1. Write descriptive PR titles - Used for automatic labeling
2. Link issues in PR descriptions - Enables automatic issue closing
3. Keep PRs focused and small - Easier to review and merge
4. Address all review comments - Even warnings should be considered
5. Test locally before pushing - Run lint and tests
6. Don't commit console.log statements - Will be flagged in review
7. Remove debugger statements - Treated as blocking issues
8. Review refactoring suggestions - Continuous improvement opportunities

For Issues

1. Use clear, descriptive titles - Helps with automatic categorization
2. Provide context - Link to docs/getting-started/PRD.md sections, mention permission levels
3. Consider architecture - Is this declarative?

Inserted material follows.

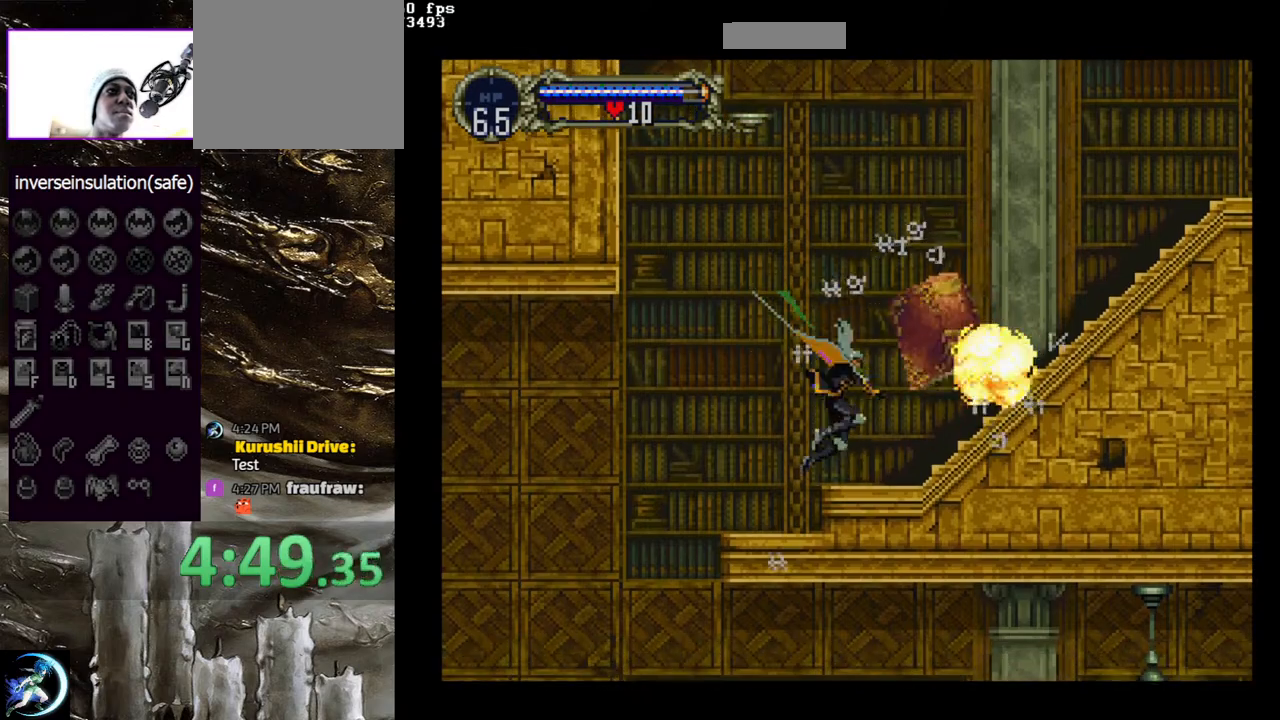
{"buttons": ["CIRCLE", "TRIANGLE"], "left_stick": "center", "right_stick": "center", "events": [[33, "DPAD_LEFT", "down"], [83, "CIRCLE", "down"], [150, "DPAD_LEFT", "up"], [217, "CIRCLE", "up"], [283, "CIRCLE", "down"], [300, "TRIANGLE", "down"], [383, "TRIANGLE", "up"], [400, "CIRCLE", "up"], [450, "CIRCLE", "down"], [467, "TRIANGLE", "down"]]}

Package-worthy? Multi-tenant?
4. Use labels appropriately - Triggers relevant workflow automation
5. Engage with @copilot - Get AI assistance throughout implementation

Troubleshooting

Running Act to Find Workflow Issues

Use act to test workflows locally and identify issues before pushing:

# Run full diagnostics
./scripts/diagnose-workflows.sh

# Test specific failing job
act -j <job-name> -v

# Test entire CI pipeline
./scripts/test-workflows.sh

📖 Complete guide: ACT_TESTING.md

PR Not Auto-Merging

• Check that all CI checks passed
• Verify PR has approval
• Ensure no merge conflicts
• Confirm PR is not in draft mode

Tests Failing

• Run tests locally: bun run test:e2e
• Check test report artifacts in GitHub Actions
• Ensure dev server starts correctly
• Test with act: act -j test-e2e

Linting Errors

• Run bun run lint:fix to auto-fix
• Review errors: bun run lint
• Check eslint.config.js for rule configuration
• Test with act: act -j lint

Build Failures

• Test locally: bun run build
• Check for TypeScript errors
• Verify all dependencies are installed
• Test with act: act -j build

Prisma Issues

• Ensure schema exists: prisma/schema.prisma
• Generate client: bunx prisma generate
• Run migrations: bunx prisma migrate dev
• Test with act: act -j prisma-check

Contributing

When adding new workflows:

1. Document the workflow in this README
2. Add appropriate error handling
3. Test the workflow on a test branch
4. Ensure proper permissions are set
5. Add labels if needed (they'll be created automatically)

Security

Workflows use GITHUB_TOKEN with minimal required permissions:

• contents: read/write - For reading code and merging PRs
• pull-requests: write - For commenting and managing PRs
• issues: write - For managing issues
• checks: read - For reading CI status

No secrets are required for basic functionality.